REPUBLIKA.CO.ID, MADINAH -- Rasulullah SAW merupakan sosok yang sempurna. Beliau adalah manusia ciptaan sebaik-baiknya yang pernah diciptakan Allah yang tidak akan pernah mungkin melakukan satu hal ini.
Dalam buku Sejarah Hidup Muhammad karya Muhammad Husain Haikal dijelaskan, salah satu hal yang tidak akan pernah dilakukan Rasulullah SAW adalah berbohong. Bahkan sejak kecil, semasa anak-anak dan semasa mudanya, belum pernah beliau terbukti berdusta. Sehingga Nabi pun diberi gelar Al-Amin, yang dapat dipercaya.
Gelar itu bahkan diberikan ketika usia Rasulullah belum mencapai 25 tahun. Kejujuran beliau tidak perlu dibantahkan kembali di kalangan umum. Bahkan suatu hari sesudah kerasulannya, Rasulullah bertanya kepada orang Quraisy: “Araitum law akhbartukum anna khailan bisafahi hadzal-jabali akuntum tushaddiquniy?”. Yang artinya: “Bagaimana pendapatmu sekalian (wahai orang-orang Quraisy), bahwa pada permukaan bukit ini ada pasukan berkuda, percayakah kalian?”.
Orang-orang Quraisy pun menjawab: “Ya. Engkau tidak pernah disangsikan. Belum pernah (kami) melihat engkau berdusta,”. Begitulah kejujuran Rasulullah, bahkan pengakuan akan sikap jujurnya yang telah terpatri sejak kecil diakui oleh orang-orang Quraisy.

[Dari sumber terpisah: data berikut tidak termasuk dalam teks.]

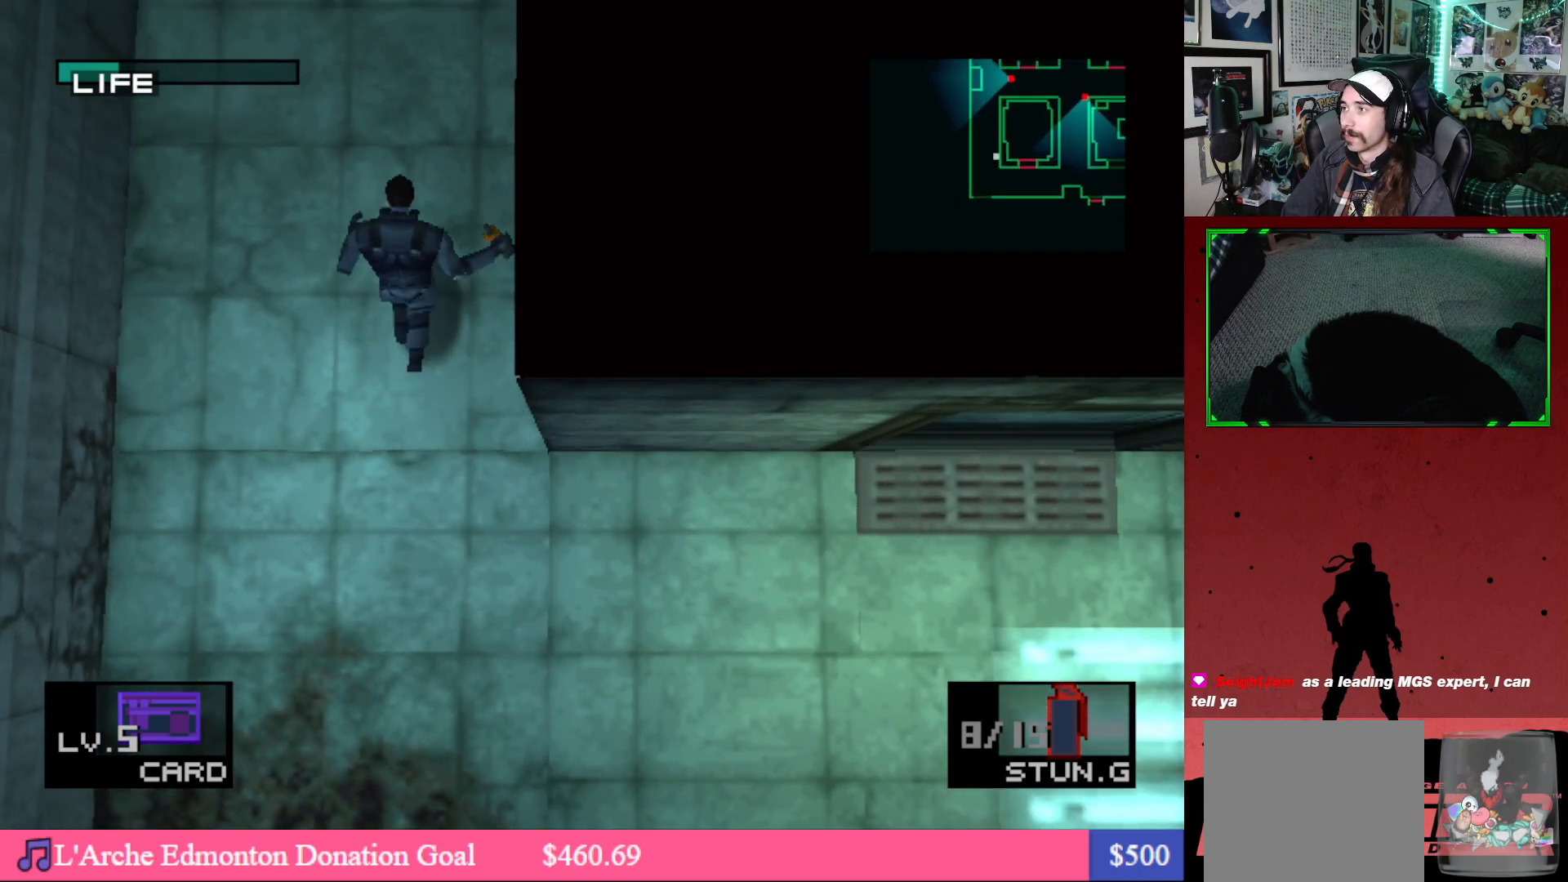
{"buttons": [], "left_stick": "center", "right_stick": "center", "events": [[33, "DPAD_RIGHT", "down"], [267, "DPAD_RIGHT", "up"], [367, "DPAD_UP", "up"]]}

Sehingga, sosok yang sedari kecil telah dikenal sebagai pribadi yang jujur ini bagaimana orang-orang akan mempercayai bahwa ia mengatakan sesuatu yang tidak dikatakan oleh Allah? Jelas, apa-apa yang disampaikan Rasulullah SAW merupakan pesan dari Allah SWT. Jika Rasulullah bohong atas nama Allah, maka Rasulullah hanya takut kepada manusia, tidak kepada Allah.
Justru sebaliknya lah, Rasulullah hanya akan takut kepada Allah SWT. Bahkan sebelum dirinya diangkat menjadi Nabi, tak pernah beliau lakukan sikap bohong walaupun sekali. Maka ketika Nabi diperolok kaum kafir bahwa ia hanya mengada-ada tentang ajaran yang dibawanya berasal dari Allah, hal itu jelaslah sebuah hal yang keliru.

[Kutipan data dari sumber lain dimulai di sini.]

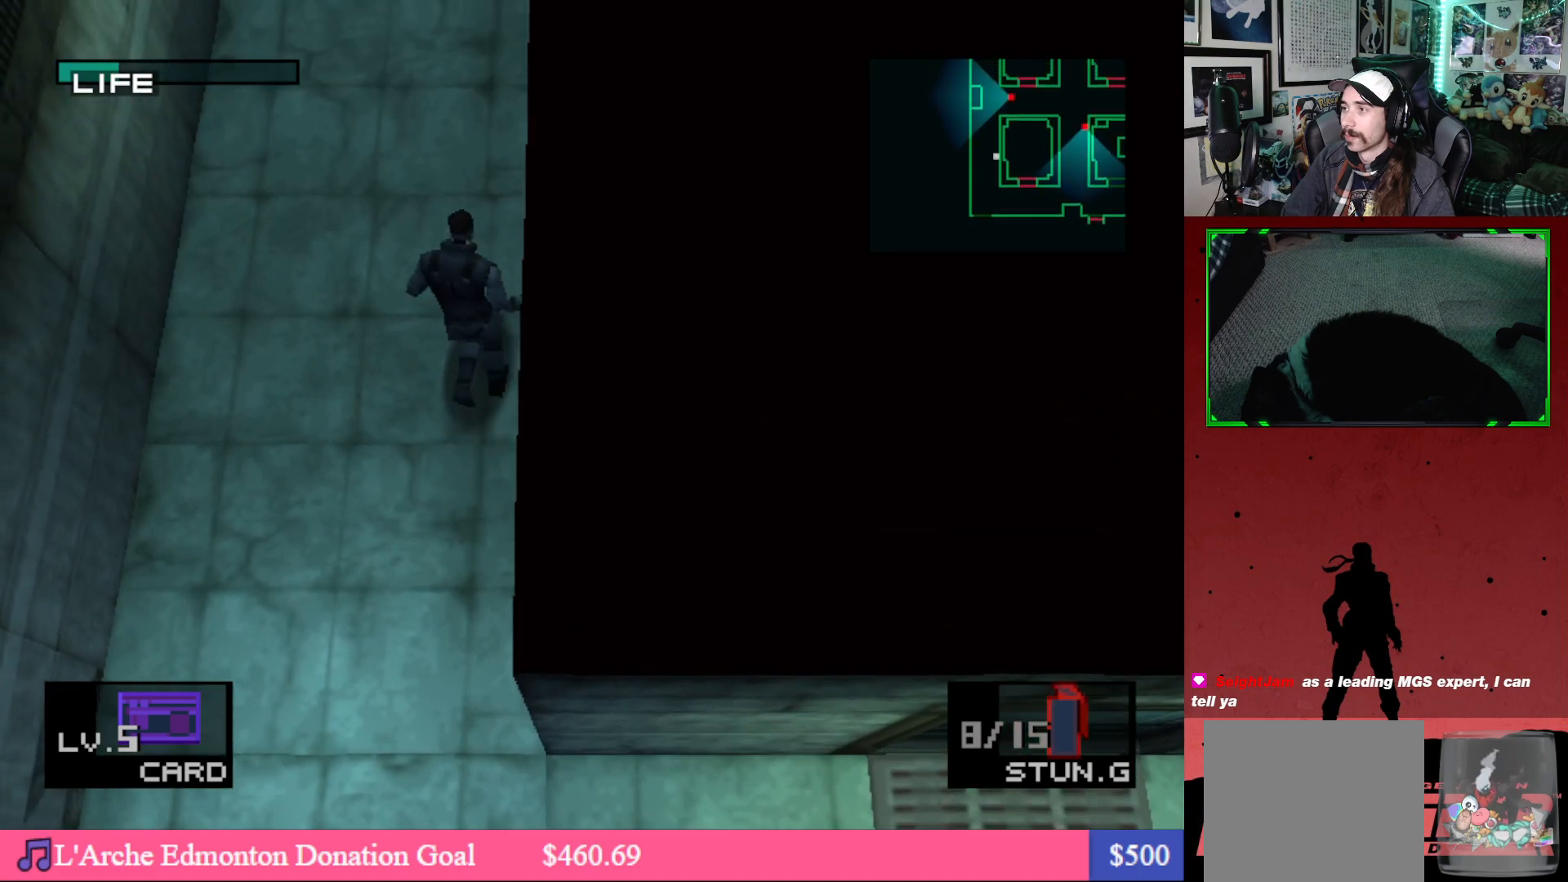
{"buttons": [], "left_stick": "center", "right_stick": "center", "events": []}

Mereka yang sudah mempelajari jiwa Rasulullah SAW secara kuat akan mengetahui kemustahilan tudingan kaum kafir yang menganggap Rasulullah SAW membual tentang kebenaran yang ia bawa dari Allah. Nabi pernah berkata bahwa jika kaum Quraisy meletakkan matahari di sebelah kanannya dan meletakkan bulan di sebelah kirinya dengan maksud agar Nabi mau melepaskan tugasnya, maka bagaimana pula akan mengatakan sesuatu yang tidak diwahyukan Allah kepadanya?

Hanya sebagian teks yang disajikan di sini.